Au cœur de la nuit argentine, à Buenos Aires précisément, deux âmes épuisées se rencontrent un peu par hasard, deux corps cabossés aussi, l’un courant derrière la mort, à l’affût, et l’autre tentant d’empêcher la Faucheuse au travail. Sosa et Luján se croisent sur les lieux d’un accident de la route, il est avocat spécialisé dans de ce genre de drames, rouage d’un système de corruption profitant des escroqueries à l’assurance, elle est urgentiste fatiguée qui se drogue pour tenir le coup. Les sentiments se mettent en marche, autant que la mort, et leur relation va s’épanouir, s’affirmer parmi les orages et les menaces.
Carancho est un film qui paraît s'éparpiller, s’effriter sans cesse. Le film se veut d’abord comme une espèce de témoignage brut sur un certain contexte social propre à l’Argentine (celui des hôpitaux, des combines d’avocats véreux), ensuite passe à l’apaisement d’une romance fragile, puis enfin vire au thriller noir et sanglant. De fait, on a du mal à rentrer dans le film, à s’y intéresser même, car celui-ci semble hésiter sur l’intrigue à suivre, semble partir dans plusieurs directions sans vraiment vouloir en déterminer une. La tension monte chaotiquement, comme elle peut, et n’est vraiment efficace que dans son dernier tiers quand tout se met enfin à dérailler.

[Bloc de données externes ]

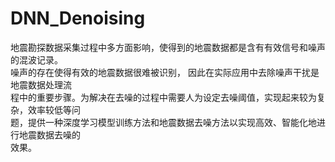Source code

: # DNN_Denoising <br>

   地震勘探数据采集过程中多方面影响，使得到的地震数据都是含有有效信号和噪声的混波记录。 <br>
噪声的存在使得有效的地震数据很难被识别，    因此在实际应用中去除噪声干扰是地震数据处理流 <br>
程中的重要步骤。为解决在去噪的过程中需要人为设定去噪阈值，实现起来较为复杂，效率较低等问 <br>
题，提供一种深度学习模型训练方法和地震数据去噪方法以实现高效、智能化地进行地震数据去噪的 <br>
效果。
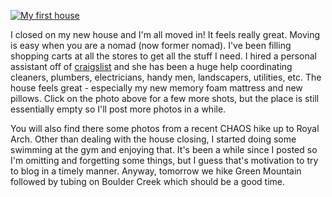 [![My first house](/photos/summer_2009/035_new_house_front.jpg)](/app/photos?gallery=summer_2009&photo=030_new_house_old_almond_joy)

I closed on my new house and I'm all moved in! It feels really great. Moving is easy when you are a nomad (now former nomad). I've been filling shopping carts at all the stores to get all the stuff I need. I hired a personal assistant off of [craigslist](http://craigslist.org) and she has been a huge help coordinating cleaners, plumbers, electricians, handy men, landscapers, utilities, etc. The house feels great - especially my new memory foam mattress and new pillows. Click on the photo above for a few more shots, but the place is still essentially empty so I'll post more photos in a while.

You will also find there some photos from a recent CHAOS hike up to Royal Arch. Other than dealing with the house closing, I started doing some swimming at the gym and enjoying that. It's been a while since I posted so I'm omitting and forgetting some things, but I guess that's motivation to try to blog in a timely manner. Anyway, tomorrow we hike Green Mountain followed by tubing on Boulder Creek which should be a good time.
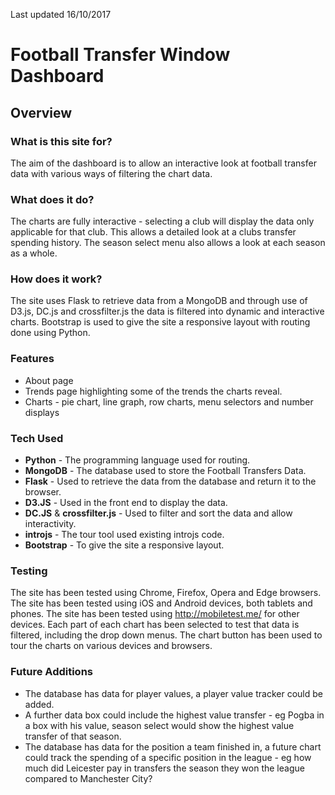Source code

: Last updated 16/10/2017

# Football Transfer Window Dashboard

## Overview

### What is this site for?
The aim of the dashboard is to allow an interactive look at football transfer data with various ways of filtering the chart data.

### What does it do?
The charts are fully interactive - selecting a club will display the data only applicable for that club. This allows a detailed look 
at a clubs transfer spending history. 
The season select menu also allows a look at each season as a whole. 

### How does it work?
The site uses Flask to retrieve data from a MongoDB and through use of D3.js, DC.js and crossfilter.js the data is filtered into dynamic and interactive charts.
  Bootstrap is used to give the site a responsive layout with routing done using Python.

### Features
- About page
- Trends page highlighting some of the trends the charts reveal.
- Charts - pie chart, line graph, row charts, menu selectors and number displays

### Tech Used
- **Python** - The programming language used for routing.
- **MongoDB** - The database used to store the Football Transfers Data.
- **Flask** - Used to retrieve the data from the database and return it to the browser.
- **D3.JS** - Used in the front end to display the data.
- **DC.JS** & **crossfilter.js** - Used to filter and sort the data and allow interactivity.
- **introjs** - The tour tool used existing introjs code.
- **Bootstrap** - To give the site a responsive layout.

### Testing
The site has been tested using Chrome, Firefox, Opera and Edge browsers.
The site has been tested using iOS and Android devices, both tablets and phones. 
The site has been tested using http://mobiletest.me/ for other devices. 
Each part of each chart has been selected to test that data is filtered, including the drop down menus.
The chart button has been used to tour the charts on various devices and browsers.

### Future Additions
- The database has data for player values, a player value tracker could be added. 
- A further data box could include the highest value transfer - eg Pogba in a box with his value, season select would show
the highest value transfer of that season. 
- The database has data for the position a team finished in, a future chart could track the spending of a specific position 
in the league - eg how much did Leicester pay in transfers the season they won the league compared to Manchester City?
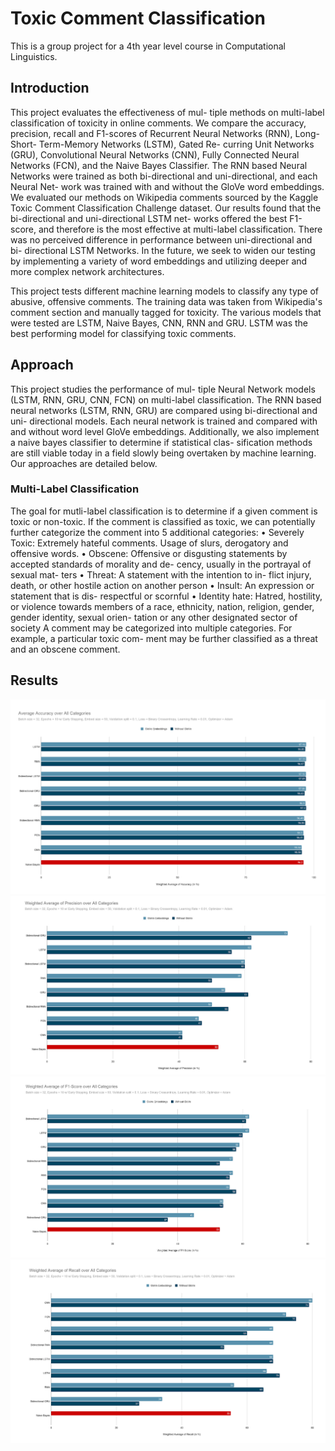 <h1>Toxic Comment Classification</h1>

This is a group project for a 4th year level course in Computational Linguistics.

<h2> Introduction </h2>

This project evaluates the effectiveness of mul- tiple methods on multi-label classification of toxicity in online comments. We compare the accuracy, precision, recall and F1-scores of Recurrent Neural Networks (RNN), Long-Short- Term-Memory Networks (LSTM), Gated Re- curring Unit Networks (GRU), Convolutional Neural Networks (CNN), Fully Connected Neural Networks (FCN), and the Naive Bayes Classifier. The RNN based Neural Networks were trained as both bi-directional and uni-directional, and each Neural Net- work was trained with and without the GloVe word embeddings. We evaluated our methods on Wikipedia comments sourced by the Kaggle Toxic Comment Classification Challenge dataset. Our results found that the bi-directional and uni-directional LSTM net- works offered the best F1-score, and therefore is the most effective at multi-label classification. There was no perceived difference in performance between uni-directional and bi- directional LSTM Networks. In the future, we seek to widen our testing by implementing a variety of word embeddings and utilizing deeper and more complex network architectures.

This project tests different machine learning models to classify any type of abusive, offensive comments. The training data was taken from Wikipedia's comment section and manually tagged for toxicity. The various models that were tested are LSTM, Naive Bayes, CNN, RNN and GRU. LSTM was the best performing model for classifying toxic comments.

<h2> Approach </h2>

This project studies the performance of mul- tiple Neural Network models (LSTM, RNN, GRU, CNN, FCN) on multi-label classification. The RNN based neural networks (LSTM, RNN, GRU) are compared using bi-directional and uni- directional models. Each neural network is trained and compared with and without word level GloVe embeddings. Additionally, we also implement a naive bayes classifier to determine if statistical clas- sification methods are still viable today in a field slowly being overtaken by machine learning. Our approaches are detailed below.

<h3> Multi-Label Classification </h3> 

The goal for mutli-label classification is to determine if a given comment is toxic or non-toxic. If the comment is classified as toxic, we can potentially further categorize the comment into 5 additional categories:
• Severely Toxic: Extremely hateful comments. Usage of slurs, derogatory and offensive words.
• Obscene: Offensive or disgusting statements by accepted standards of morality and de- cency, usually in the portrayal of sexual mat- ters
• Threat: A statement with the intention to in- flict injury, death, or other hostile action on another person
• Insult: An expression or statement that is dis- respectful or scornful
• Identity hate: Hatred, hostility, or violence towards members of a race, ethnicity, nation, religion, gender, gender identity, sexual orien- tation or any other designated sector of society
A comment may be categorized into multiple categories. For example, a particular toxic com- ment may be further classified as a threat and an obscene comment.

<h2> Results </h2>

<img src="https://github.com/nour-habib/toxic-comments-public/blob/main/images/accuracy.png">
<img src="https://github.com/nour-habib/toxic-comments-public/blob/main/images/f1.png">
<img src="https://github.com/nour-habib/toxic-comments-public/blob/main/images/percision.png" >
<img src="https://github.com/nour-habib/toxic-comments-public/blob/main/images/recall.png">
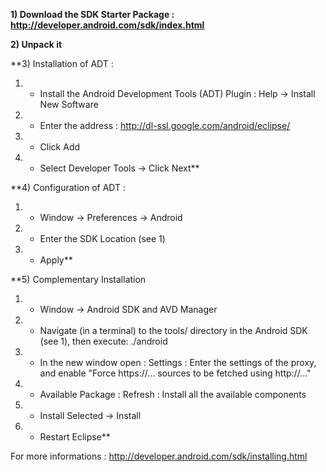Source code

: **1) Download the SDK Starter Package : http://developer.android.com/sdk/index.html**

**2) Unpack it**

**3) Installation of ADT :
  1. - Install the Android Development Tools (ADT) Plugin : Help -> Install New Software
  1. - Enter the address : http://dl-ssl.google.com/android/eclipse/
  1. - Click Add
  1. - Select Developer Tools -> Click Next**

**4) Configuration of ADT :
  1. - Window -> Preferences -> Android
  1. - Enter the SDK Location (see 1)
  1. - Apply**

**5) Complementary Installation
  1. - Window -> Android SDK and AVD Manager
  1. - Navigate (in a terminal) to the tools/ directory in the Android SDK (see 1), then execute: ./android
  1. - In the new window open : Settings : Enter the settings of the proxy, and enable "Force https://... sources to be fetched using http://..."
  1. - Available Package : Refresh : Install all the available components
  1. - Install Selected -> Install
  1. - Restart Eclipse**

For more informations : http://developer.android.com/sdk/installing.html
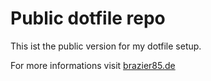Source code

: # Public dotfile repo

This ist the public version for my dotfile setup.

For more informations visit [brazier85.de](https://brazier85.de)
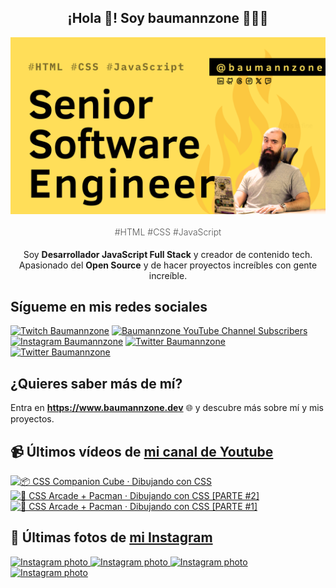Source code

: <p align="center">
   <h2 align="center">¡Hola 👋! Soy baumannzone 👨🏻‍💻</h2>
   <img align="center" src="img/Senior Software Engineer.png" />
   <h4 align="center" style="font-weight: 300; color: #555;">#HTML #CSS #JavaScript</h4>
</p>

<p align="center" style="margin-bottom: 20px">Soy <strong>Desarrollador JavaScript Full Stack</strong> y creador de contenido tech.
<br/>
Apasionado del <strong>Open Source</strong> y de hacer proyectos increíbles con gente increíble.
</p>

## Sígueme en mis redes sociales

[![Twitch Baumannzone](https://img.shields.io/twitch/status/baumannzone?style=social)](https://twitch.tv/baumannzone)
[![Baumannzone YouTube Channel Subscribers](https://img.shields.io/youtube/channel/subscribers/UCTTj5ztXnGeDRPFVsBp7VMA?style=social)](https://youtube.com/rambitojs)
[![Instagram Baumannzone](https://img.shields.io/badge/Baumannzone--_.svg?label=Instagram&style=social&logo=instagram)](https://instagram.com/baumannzone)
[![Twitter Baumannzone](https://img.shields.io/twitter/follow/Baumannzone?label=Twitter&style=social)](https://twitter.com/baumannzone)
[![Twitter Baumannzone](https://img.shields.io/badge/LinkedIn-ffffff?logo=linkedin&logoColor=black)](https://www.linkedin.com/in/baumannzone/)


## ¿Quieres saber más de mí?

Entra en **https://www.baumannzone.dev** 🌐 y descubre más sobre mí y mis proyectos.

## 📹 Últimos vídeos de [mi canal de Youtube](https://youtube.com/rambitojs?sub_confirmation=1)


<a href='https://youtu.be/W6xwoSJahA0' target='_blank'>
  <img width='30%' src='https://img.youtube.com/vi/W6xwoSJahA0/mqdefault.jpg' alt='📦 CSS Companion Cube · Dibujando con CSS' />
</a>
<a href='https://youtu.be/9C3NXVXewH8' target='_blank'>
  <img width='30%' src='https://img.youtube.com/vi/9C3NXVXewH8/mqdefault.jpg' alt='👾 CSS Arcade + Pacman · Dibujando con CSS [PARTE #2]' />
</a>
<a href='https://youtu.be/2ahqLdgkSxA' target='_blank'>
  <img width='30%' src='https://img.youtube.com/vi/2ahqLdgkSxA/mqdefault.jpg' alt='👾 CSS Arcade + Pacman · Dibujando con CSS [PARTE #1]' />
</a>

## 📸 Últimas fotos de [mi Instagram](https://instagram.com/baumannzone)


<a href='https://instagram.com/p/DCAhYPSPtBf' target='_blank'>
  <img width='20%' src='https://instagram.fotp3-1.fna.fbcdn.net/v/t51.29350-15/465779945_1293754752069328_973909301284223236_n.jpg?stp=dst-jpg_e15_fr_p1080x1080&_nc_ht=instagram.fotp3-1.fna.fbcdn.net&_nc_cat=104&_nc_ohc=ULX1r3NpWKAQ7kNvgEzJ_eH&_nc_gid=41c39362637c49e28ac2fa6c265ce2f0&edm=APU89FABAAAA&ccb=7-5&oh=00_AYC3yZYpqcrLxrLzWjDiTakmD9mcEkyfyQScSbQJOnTbHQ&oe=673141A9&_nc_sid=bc0c2c' alt='Instagram photo' />
</a>
<a href='https://instagram.com/p/DBM6xZZo04v' target='_blank'>
  <img width='20%' src='https://instagram.fotp3-4.fna.fbcdn.net/v/t51.29350-15/463474695_1105913000884920_6645772424736888620_n.jpg?stp=dst-jpg_e15_fr_s1080x1080&_nc_ht=instagram.fotp3-4.fna.fbcdn.net&_nc_cat=100&_nc_ohc=NyEuG1hJnuIQ7kNvgGsgwgT&_nc_gid=41c39362637c49e28ac2fa6c265ce2f0&edm=APU89FABAAAA&ccb=7-5&oh=00_AYBStRXd4Q26W_C66t2jXI8NTioi4r2dWv7QmY196uJIbg&oe=6731309E&_nc_sid=bc0c2c' alt='Instagram photo' />
</a>
<a href='https://instagram.com/p/DA-cUxKga9o' target='_blank'>
  <img width='20%' src='https://instagram.fotp3-3.fna.fbcdn.net/v/t51.29350-15/462724118_1214173046469999_8425480638527805325_n.jpg?stp=dst-jpg_e35_s1080x1080&_nc_ht=instagram.fotp3-3.fna.fbcdn.net&_nc_cat=103&_nc_ohc=N1-KF8Zx1SsQ7kNvgGP0rWT&_nc_gid=41c39362637c49e28ac2fa6c265ce2f0&edm=APU89FABAAAA&ccb=7-5&oh=00_AYCr81PWJm-hEC08SmSndacchwU1TOKVrNL3Cfn35KEt_A&oe=67311966&_nc_sid=bc0c2c' alt='Instagram photo' />
</a>
<a href='https://instagram.com/p/DAQXnuoodQk' target='_blank'>
  <img width='20%' src='https://instagram.fotp3-2.fna.fbcdn.net/v/t51.29350-15/461062629_426626950000533_9002489415070421136_n.jpg?stp=dst-jpg_e15_fr_s1080x1080&_nc_ht=instagram.fotp3-2.fna.fbcdn.net&_nc_cat=109&_nc_ohc=zWmapyeeLV8Q7kNvgE_s_vY&_nc_gid=41c39362637c49e28ac2fa6c265ce2f0&edm=APU89FABAAAA&ccb=7-5&oh=00_AYCE73p4FODbq2vF5e_0Q26KwzUPripfcX3II-qPWM9btQ&oe=67312245&_nc_sid=bc0c2c' alt='Instagram photo' />
</a>
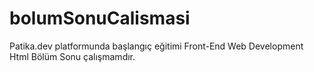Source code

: # bolumSonuCalismasi
Patika.dev platformunda başlangıç eğitimi Front-End Web Development Html Bölüm Sonu çalışmamdır.
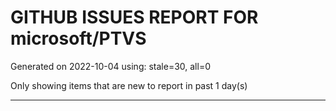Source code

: 
# GITHUB ISSUES REPORT FOR microsoft/PTVS


Generated on 2022-10-04 using: stale=30, all=0


Only showing items that are new to report in past 1 day(s)


---
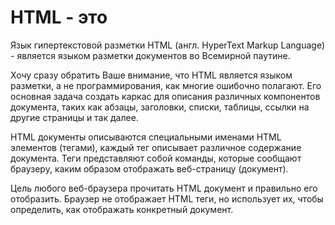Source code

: # HTML - это

Язык гипертекстовой разметки HTML (англ. HyperText Markup Language) - является языком разметки документов во Всемирной паутине.

Хочу сразу обратить Ваше внимание, что HTML является языком разметки, а не программирования, как многие ошибочно полагают. Его основная задача создать каркас для описания различных компонентов документа, таких как абзацы, заголовки, списки, таблицы, ссылки на другие страницы и так далее.

HTML документы описываются специальными именами HTML элементов (тегами), каждый тег описывает различное содержание документа. Теги представляют собой команды, которые сообщают браузеру, каким образом отображать веб-страницу (документ).

Цель любого веб-браузера прочитать HTML документ и правильно его отобразить. Браузер не отображает HTML теги, но использует их, чтобы определить, как отображать конкретный документ.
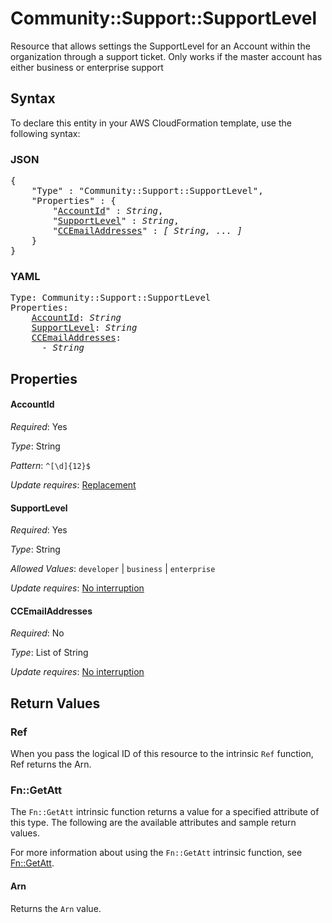 # Community::Support::SupportLevel

Resource that allows settings the SupportLevel for an Account within the organization through a support ticket. Only works if the master account has either business or enterprise support

## Syntax

To declare this entity in your AWS CloudFormation template, use the following syntax:

### JSON

<pre>
{
    "Type" : "Community::Support::SupportLevel",
    "Properties" : {
        "<a href="#accountid" title="AccountId">AccountId</a>" : <i>String</i>,
        "<a href="#supportlevel" title="SupportLevel">SupportLevel</a>" : <i>String</i>,
        "<a href="#ccemailaddresses" title="CCEmailAddresses">CCEmailAddresses</a>" : <i>[ String, ... ]</i>
    }
}
</pre>

### YAML

<pre>
Type: Community::Support::SupportLevel
Properties:
    <a href="#accountid" title="AccountId">AccountId</a>: <i>String</i>
    <a href="#supportlevel" title="SupportLevel">SupportLevel</a>: <i>String</i>
    <a href="#ccemailaddresses" title="CCEmailAddresses">CCEmailAddresses</a>: <i>
      - String</i>
</pre>

## Properties

#### AccountId

_Required_: Yes

_Type_: String

_Pattern_: <code>^[\d]{12}$</code>

_Update requires_: [Replacement](https://docs.aws.amazon.com/AWSCloudFormation/latest/UserGuide/using-cfn-updating-stacks-update-behaviors.html#update-replacement)

#### SupportLevel

_Required_: Yes

_Type_: String

_Allowed Values_: <code>developer</code> | <code>business</code> | <code>enterprise</code>

_Update requires_: [No interruption](https://docs.aws.amazon.com/AWSCloudFormation/latest/UserGuide/using-cfn-updating-stacks-update-behaviors.html#update-no-interrupt)

#### CCEmailAddresses

_Required_: No

_Type_: List of String

_Update requires_: [No interruption](https://docs.aws.amazon.com/AWSCloudFormation/latest/UserGuide/using-cfn-updating-stacks-update-behaviors.html#update-no-interrupt)

## Return Values

### Ref

When you pass the logical ID of this resource to the intrinsic `Ref` function, Ref returns the Arn.

### Fn::GetAtt

The `Fn::GetAtt` intrinsic function returns a value for a specified attribute of this type. The following are the available attributes and sample return values.

For more information about using the `Fn::GetAtt` intrinsic function, see [Fn::GetAtt](https://docs.aws.amazon.com/AWSCloudFormation/latest/UserGuide/intrinsic-function-reference-getatt.html).

#### Arn

Returns the <code>Arn</code> value.

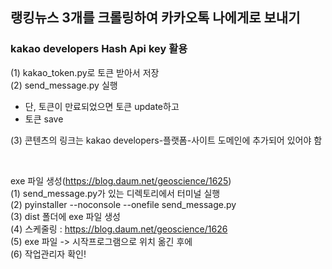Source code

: ## 랭킹뉴스 3개를 크롤링하여 카카오톡 나에게로 보내기
### kakao developers Hash Api key 활용

(1) kakao_token.py로 토큰 받아서 저장  
(2) send_message.py 실행
- 단, 토큰이 만료되었으면 토큰 update하고
- 토큰 save  

(3) 콘텐츠의 링크는 kakao developers-플랫폼-사이트 도메인에 추가되어 있어야 함

  
<Br>  
  
exe 파일 생성(https://blog.daum.net/geoscience/1625)  
(1) send_message.py가 있는 디렉토리에서 터미널 실행  
(2) pyinstaller --noconsole --onefile send_message.py  
(3) dist 폴더에 exe 파일 생성  
(4) 스케줄링 : https://blog.daum.net/geoscience/1626  
(5) exe 파일 -> 시작프로그램으로 위치 옮긴 후에  
(6) 작업관리자 확인!  
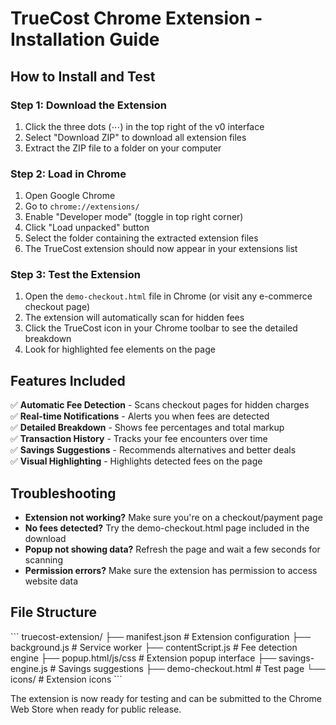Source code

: # TrueCost Chrome Extension - Installation Guide

## How to Install and Test

### Step 1: Download the Extension
1. Click the three dots (⋯) in the top right of the v0 interface
2. Select "Download ZIP" to download all extension files
3. Extract the ZIP file to a folder on your computer

### Step 2: Load in Chrome
1. Open Google Chrome
2. Go to `chrome://extensions/`
3. Enable "Developer mode" (toggle in top right corner)
4. Click "Load unpacked" button
5. Select the folder containing the extracted extension files
6. The TrueCost extension should now appear in your extensions list

### Step 3: Test the Extension
1. Open the `demo-checkout.html` file in Chrome (or visit any e-commerce checkout page)
2. The extension will automatically scan for hidden fees
3. Click the TrueCost icon in your Chrome toolbar to see the detailed breakdown
4. Look for highlighted fee elements on the page

## Features Included

✅ **Automatic Fee Detection** - Scans checkout pages for hidden charges  
✅ **Real-time Notifications** - Alerts you when fees are detected  
✅ **Detailed Breakdown** - Shows fee percentages and total markup  
✅ **Transaction History** - Tracks your fee encounters over time  
✅ **Savings Suggestions** - Recommends alternatives and better deals  
✅ **Visual Highlighting** - Highlights detected fees on the page  

## Troubleshooting

- **Extension not working?** Make sure you're on a checkout/payment page
- **No fees detected?** Try the demo-checkout.html page included in the download
- **Popup not showing data?** Refresh the page and wait a few seconds for scanning
- **Permission errors?** Make sure the extension has permission to access website data

## File Structure
\`\`\`
truecost-extension/
├── manifest.json          # Extension configuration
├── background.js          # Service worker
├── contentScript.js       # Fee detection engine
├── popup.html/js/css      # Extension popup interface
├── savings-engine.js      # Savings suggestions
├── demo-checkout.html     # Test page
└── icons/                 # Extension icons
\`\`\`

The extension is now ready for testing and can be submitted to the Chrome Web Store when ready for public release.
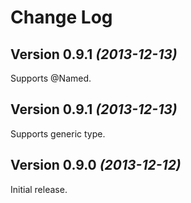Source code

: Change Log
==========

Version 0.9.1 *(2013-12-13)*
----------------------------

Supports @Named.

Version 0.9.1 *(2013-12-13)*
----------------------------

Supports generic type.

Version 0.9.0 *(2013-12-12)*
----------------------------

Initial release.
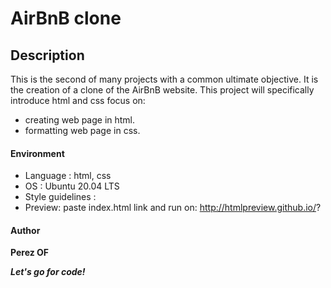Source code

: #	**AirBnB clone**
##	**Description**
This is the second of many projects with a common ultimate objective. It is the creation of a clone of the AirBnB website.
This project will specifically introduce html and css focus on:
* creating web page in html.
* formatting web page in css.

####	**Environment**
* Language : html, css
* OS : Ubuntu 20.04 LTS
* Style guidelines :
* Preview: paste index.html link and run on: http://htmlpreview.github.io/?

####	**Author**
**Perez OF**

***Let's go for code!***
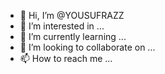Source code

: - 👋 Hi, I’m @YOUSUFRAZZ
- 👀 I’m interested in ...
- 🌱 I’m currently learning ...
- 💞️ I’m looking to collaborate on ...
- 📫 How to reach me ...

<!---
YOUSUFRAZZ/YOUSUFRAZZ is a ✨ special ✨ repository because its `README.md` (this file) appears on your GitHub profile.
You can click the Preview link to take a look at your changes.
--->
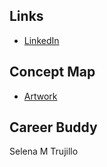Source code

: ## Links

* [LinkedIn](https://www.linkedin.com/in/amberg96/)


## Concept Map
* [Artwork](Artwork.pdf)


## Career Buddy
Selena M Trujillo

Le scénario éclaté atténue l’attention du spectateur, égaré entre détails confus des arnaques et des jurisprudences, scènes répétées aux urgences (qui finissent par lasser) et polar balisé. C’est finalement du côté de la relation entre les deux amants que le film va trouver un point plus fort et plus névralgique, emmené par la belle prestation de Martina Gusman et Ricardo Darin ; amants maudits à la James M. Cain (Assurance sur la mort, Le facteur sonne toujours deux fois), pris dans les rets d’une implacable fatalité, et ce jusqu’à l’accident final dont l’issue restera incertaine. Le monde des urgences, la nuit, la drogue, le danger, la valse des âmes seules et des âmes perdues, rappellent également le magnifique À tombeau ouvert de Scorsese dans cette peinture nette d’une violence humaine et désespérément quotidienne.
La réalisation de Pablo Trapero est précise, instinctive en même temps, proche des visages et des peaux durement marquées (blessures, coupures, piqûres), et nimbée de lumières chaudes superbement restituées grâce à une caméra HD. De belles scènes (celle de la danse, du premier baiser autour d’un café et d’un drôle de pari), et jusqu’à un dernier plan-séquence saisissant, viennent éblouir ce cauchemar éveillé, comme chancelant, qui passionne à moitié tout en impressionnant par sa maîtrise et sa noirceur irrémédiable.